Mitigating cybersecurity risks

Given the diverse cyberthreats in various technological environments, enterprises must deploy technology-specific cybersecurity solutions to protect their IT infrastructure from evolving risks. For instance, in the case of 5G networks, operators must secure previous-generation networks as 5G services will initially rely on the 4G network core. Analysing all signalling information crossing network borders can help build adequate protection for 5G services.

Meanwhile, in an IoT ecosystem, enterprises must address the lack of standards by establishing product labelling standards for connected devices and raising awareness about regular software updates. Operators and vendors can also explore ML models to detect unknown threats in IoT environments.

The cybersecurity solutions for cloud environments should provide complete visibility and control over cloud data and applications. Connecting an API to the cloud service enables organisations to understand data types, user access and associated roles, allowing for effective controls to prevent data breaches. Data can be classified based on sensitivity levels, and cloud data loss prevention solutions can automatically disable access in case of suspicious activity. Collaboration controls and cloud-based data encryption can further enhance security.

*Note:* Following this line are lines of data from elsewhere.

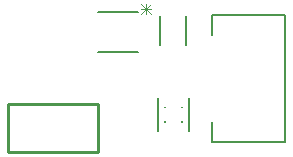
<source format=gbo>
G04*
G04 #@! TF.GenerationSoftware,Altium Limited,Altium Designer,21.6.4 (81)*
G04*
G04 Layer_Color=32896*
%FSLAX44Y44*%
%MOMM*%
G71*
G04*
G04 #@! TF.SameCoordinates,42E99185-249E-4A08-A5EB-3BBFC5BDC6E3*
G04*
G04*
G04 #@! TF.FilePolarity,Positive*
G04*
G01*
G75*
%ADD12C,0.1524*%
%ADD13C,0.2000*%
%ADD14C,0.2540*%
%ADD44C,0.0762*%
D12*
X226646Y100383D02*
Y117221D01*
Y9779D02*
Y26617D01*
Y117221D02*
X289130D01*
Y9779D02*
Y117221D01*
X226646Y9779D02*
X289130D01*
X130556Y86106D02*
X164084D01*
X130556Y119634D02*
X164084D01*
D13*
X204900Y91909D02*
Y116491D01*
X182900Y91909D02*
Y116491D01*
X201560Y26770D02*
Y27270D01*
Y38770D02*
Y39270D01*
X187060Y26770D02*
Y27270D01*
Y38770D02*
Y39270D01*
X207560Y19020D02*
Y47020D01*
X181060Y19020D02*
Y47020D01*
D14*
X54610Y1270D02*
X130810D01*
X54610Y41910D02*
X130810D01*
Y1270D02*
Y41910D01*
X54610Y1270D02*
Y41910D01*
D44*
X175196Y126248D02*
X166733Y117784D01*
X175196D02*
X166733Y126248D01*
X175196Y122016D02*
X166733D01*
X170965Y117784D02*
Y126248D01*
M02*

</source>
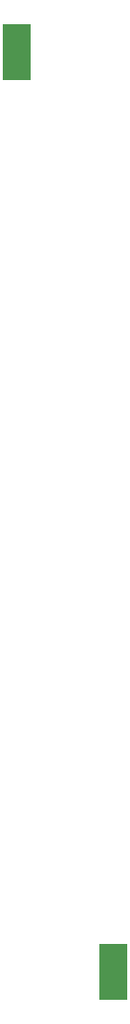
<source format=gbr>
G04 EAGLE Gerber X2 export*
%TF.Part,Single*%
%TF.FileFunction,Paste,Bot*%
%TF.FilePolarity,Positive*%
%TF.GenerationSoftware,Autodesk,EAGLE,9.2.0*%
%TF.CreationDate,2018-10-30T13:38:44Z*%
G75*
%MOMM*%
%FSLAX34Y34*%
%LPD*%
%INSolderpaste Bottom*%
%IPPOS*%
%AMOC8*
5,1,8,0,0,1.08239X$1,22.5*%
G01*
%ADD10R,2.540000X5.080000*%


D10*
X387350Y970000D03*
X475000Y133350D03*
M02*

</source>
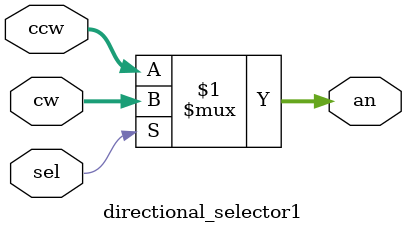
<source format=v>
`timescale 1ns / 1ps
module directional_selector1(
			input wire [7:0] cw,
			input wire [7:0] ccw,
			input wire  sel,
			output wire [7:0] an
    );
		assign an = (sel)? cw: ccw;
			 
endmodule 
</source>
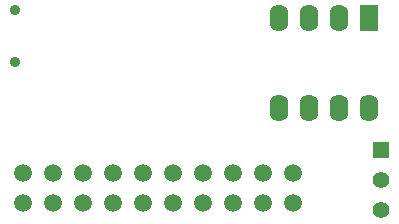
<source format=gbs>
G04 (created by PCBNEW (2013-07-07 BZR 4022)-stable) date 7/16/2015 11:13:14 AM*
%MOIN*%
G04 Gerber Fmt 3.4, Leading zero omitted, Abs format*
%FSLAX34Y34*%
G01*
G70*
G90*
G04 APERTURE LIST*
%ADD10C,0.00590551*%
%ADD11C,0.0354*%
%ADD12C,0.0593*%
%ADD13R,0.055X0.055*%
%ADD14C,0.055*%
%ADD15R,0.062X0.09*%
%ADD16O,0.062X0.09*%
G04 APERTURE END LIST*
G54D10*
G54D11*
X85985Y-65334D03*
X85985Y-67066D03*
G54D12*
X95250Y-70750D03*
X95250Y-71750D03*
X94250Y-70750D03*
X94250Y-71750D03*
X93250Y-70750D03*
X93250Y-71750D03*
X92250Y-70750D03*
X92250Y-71750D03*
X91250Y-70750D03*
X91250Y-71750D03*
X90250Y-70750D03*
X90250Y-71750D03*
X89250Y-70750D03*
X89250Y-71750D03*
X88250Y-70750D03*
X88250Y-71750D03*
X87250Y-70750D03*
X87250Y-71750D03*
X86250Y-70750D03*
X86250Y-71750D03*
G54D13*
X98200Y-70000D03*
G54D14*
X98200Y-71000D03*
X98200Y-72000D03*
G54D15*
X97800Y-65600D03*
G54D16*
X96800Y-65600D03*
X95800Y-65600D03*
X94800Y-65600D03*
X94800Y-68600D03*
X95800Y-68600D03*
X96800Y-68600D03*
X97800Y-68600D03*
M02*

</source>
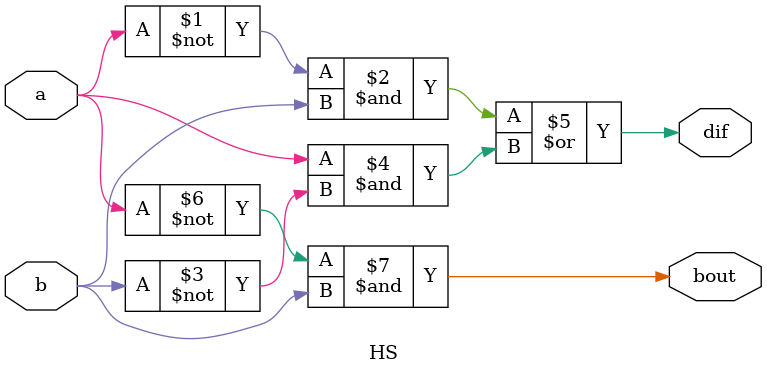
<source format=v>
`timescale 1ns / 1ps

module HS(
    input a,b,
    output dif,bout
    );

//dif = A XOR B 
assign dif = (~a&b)|(a&~b);
//borrow out = A' AND B
assign bout = (~a)&b;     
    
endmodule

</source>
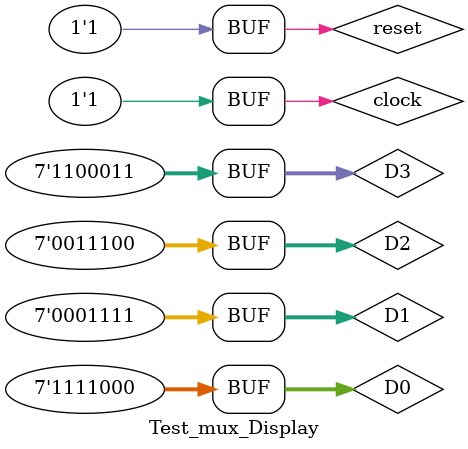
<source format=v>
`timescale 1ns / 1ps


module Test_mux_Display;

	// Inputs
	reg [6:0] D0;
	reg [6:0] D1;
	reg [6:0] D2;
	reg [6:0] D3;
	reg clock;
	reg reset;

	// Outputs
	wire [3:0] ED_out;
	wire [6:0] D_out;

	// Instantiate the Unit Under Test (UUT)
	mux_Display uut (
		.D0(D0), 
		.D1(D1), 
		.D2(D2), 
		.D3(D3), 
		.ED_out(ED_out), 
		.D_out(D_out), 
		.clock(clock), 
		.reset(reset)
	);

	initial begin
		// Initialize Inputs
		D0 = 7'b1111000;
		D1 = 7'b0001111;
		D2 = 7'b0011100;
		D3 = 7'b1100011;
		reset = 1;

	end
      
		   parameter PERIOD = 100;

   always begin
      clock = 1'b0;
      #(PERIOD/2) clock = 1'b1;
      #(PERIOD/2);
   end 
	
endmodule


</source>
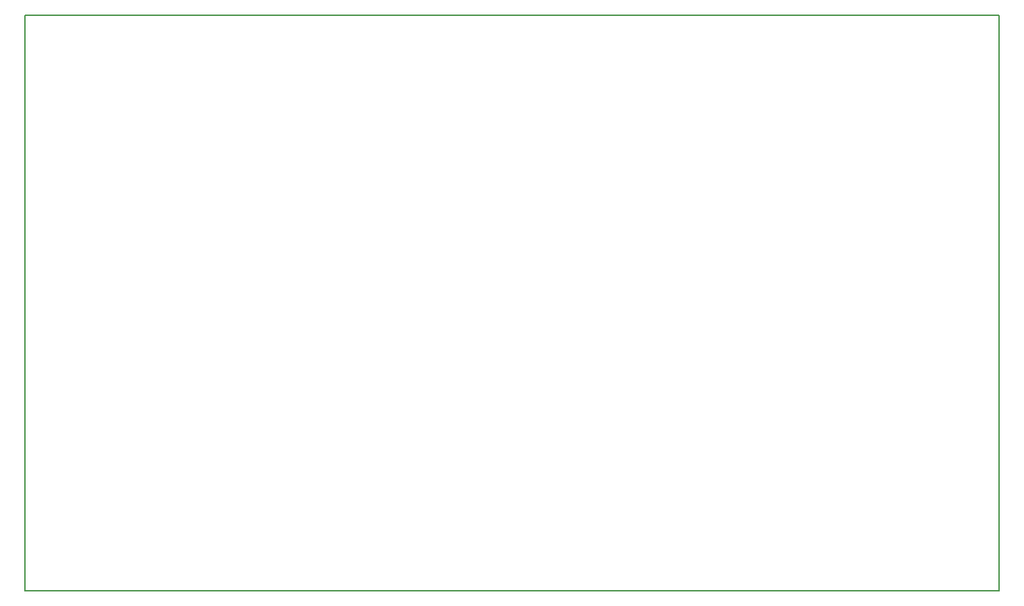
<source format=gbr>
%TF.GenerationSoftware,KiCad,Pcbnew,(6.0.0)*%
%TF.CreationDate,2022-02-28T19:19:02-05:00*%
%TF.ProjectId,MP3DP_Controller,4d503344-505f-4436-9f6e-74726f6c6c65,rev?*%
%TF.SameCoordinates,Original*%
%TF.FileFunction,Profile,NP*%
%FSLAX46Y46*%
G04 Gerber Fmt 4.6, Leading zero omitted, Abs format (unit mm)*
G04 Created by KiCad (PCBNEW (6.0.0)) date 2022-02-28 19:19:02*
%MOMM*%
%LPD*%
G01*
G04 APERTURE LIST*
%TA.AperFunction,Profile*%
%ADD10C,0.150000*%
%TD*%
G04 APERTURE END LIST*
D10*
X144650000Y-23850000D02*
X25600000Y-23850000D01*
X25600000Y-23850000D02*
X25600000Y-94250000D01*
X25600000Y-94250000D02*
X144650000Y-94250000D01*
X144650000Y-94250000D02*
X144650000Y-23850000D01*
M02*

</source>
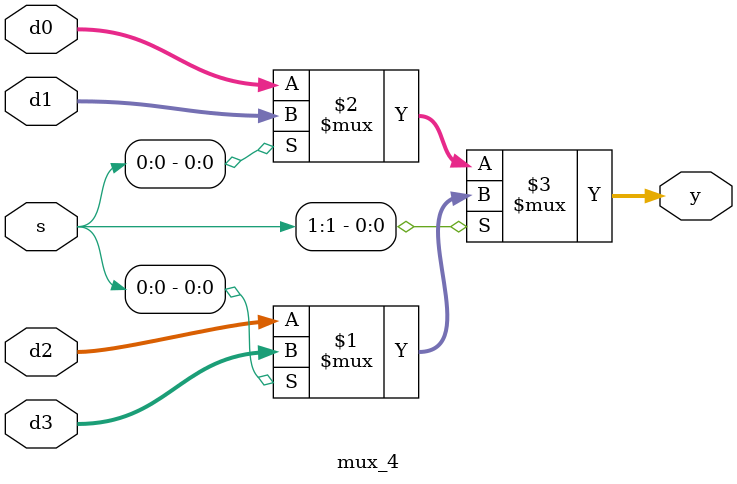
<source format=sv>
module mux_4(input logic [7:0] d0, d1, d2, d3,
    input logic [1:0] s,
    output logic [7:0] y);
    
    assign y = s[1] ?
    (s[0] ? d3 : d2):
    (s[0] ? d1 : d0);
endmodule
</source>
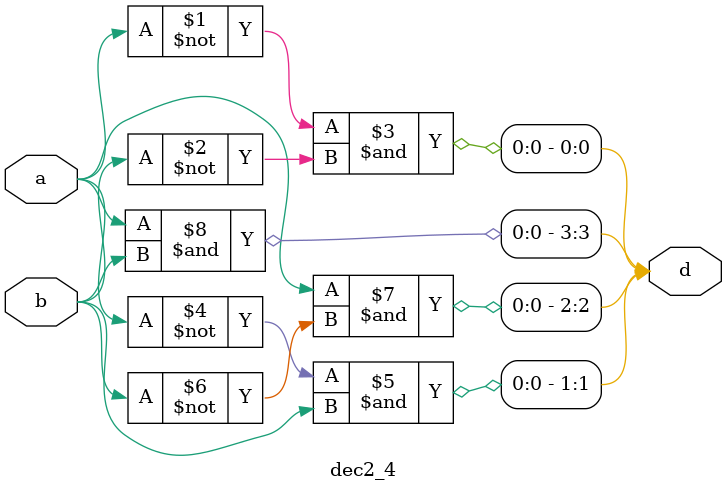
<source format=v>
module dec2_4(
input a,b,
output [3:0]d);
assign d[0]= ~a&~b;
assign d[1]= ~a&b;
assign d[2]= a&~b;
assign d[3]= a&b;
endmodule

</source>
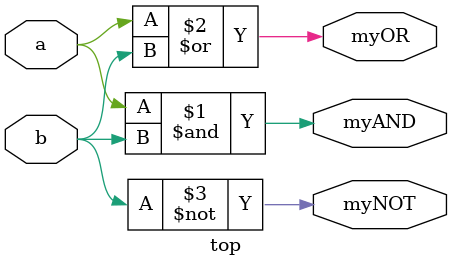
<source format=v>
`timescale 1ns / 1ps


module top(
        input a,
        input b,
        output myAND,
        output myOR,
        output myNOT
    );
    assign myAND = a&b;
    assign myOR = a|b;
    assign myNOT = ~b;
endmodule

</source>
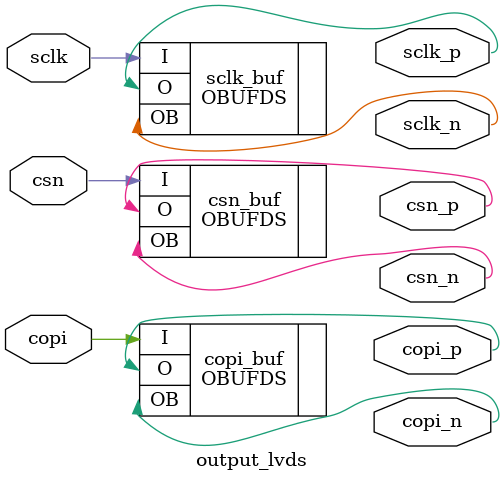
<source format=v>
module output_lvds(
    input wire csn,
    input wire sclk,
    input wire copi,
    output wire csn_p,
    output wire csn_n,
    output wire sclk_p,
    output wire sclk_n,
    output wire copi_p,
    output wire copi_n
);

    OBUFDS #(
        .IOSTANDARD("LVDS_25")
    ) csn_buf (
        .I(csn),
        .O(csn_p),
        .OB(csn_n)
    );

    OBUFDS #(
        .IOSTANDARD("LVDS_25")
    ) sclk_buf (
        .I(sclk),
        .O(sclk_p),
        .OB(sclk_n)
    );

    OBUFDS #(
        .IOSTANDARD("LVDS_25")
    ) copi_buf (
        .I(copi),
        .O(copi_p),
        .OB(copi_n)
    );

endmodule
</source>
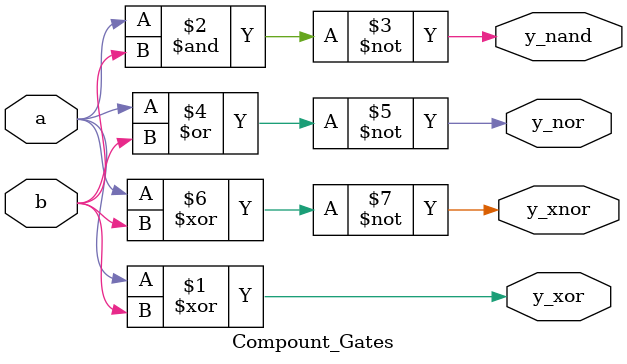
<source format=v>
module Compount_Gates (
	input a, b,
	output	y_xor,
				y_nand,
				y_nor,
				y_xnor
);

assign y_xor = a ^ b;
assign y_nand = ~(a & b);
assign y_nor = ~(a | b);
assign y_xnor = ~(a ^ b);

endmodule
</source>
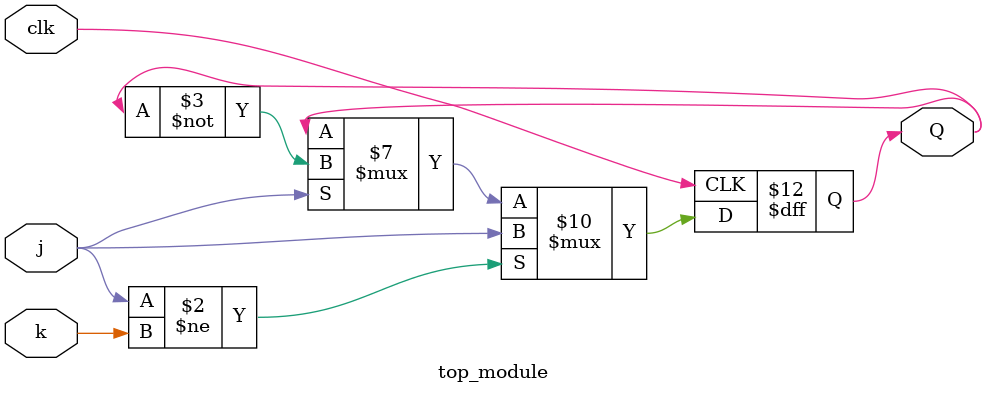
<source format=v>
module top_module (
    input wire clk,
    input wire j,
    input wire k,
    output reg Q
    );
    
    always @(posedge clk) begin
        if (j!=k)
            Q <= j;
        else if (j)
            Q <= ~Q;
        else if (~j)
            Q <= Q;
    end

endmodule
</source>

For AI-enhanced malware, cybersecurity measures should include behaviour-based threat detection mechanisms, capable of identifying anomalous patterns and activities in real time, along with regular security updates and patches to mitigate the vulnerabilities exploited by malware. Moreover, organisations should conduct regular security assessments and simulations to test the effectiveness of their defences against evolving AI-enhanced threats.

Conclusion

The rise of next-generation technologies has introduced new and sophisticated cyberthreats that traditional security measures struggle to mitigate. Addressing these threats requires targeted, technology-specific solutions, capable of adapting to the evolving landscape, involving all stakeholders in the ecosystem.

Enterprises must take proactive steps to secure their IT infrastructures, leveraging advanced tools and strategies to protect against emerging risks. Governments should play a crucial role in establishing regulatory frameworks and standards to ensure a baseline of security across industries. Meanwhile, operators and vendors should prioritise integrating robust security features into their products and services while also promoting innovation in threat detection and response mechanisms. Collaboration among these stakeholders is essential for sharing knowledge, resources and best practices, thereby creating a unified defence against cyberthreats and building a resilient cybersecurity ecosystem.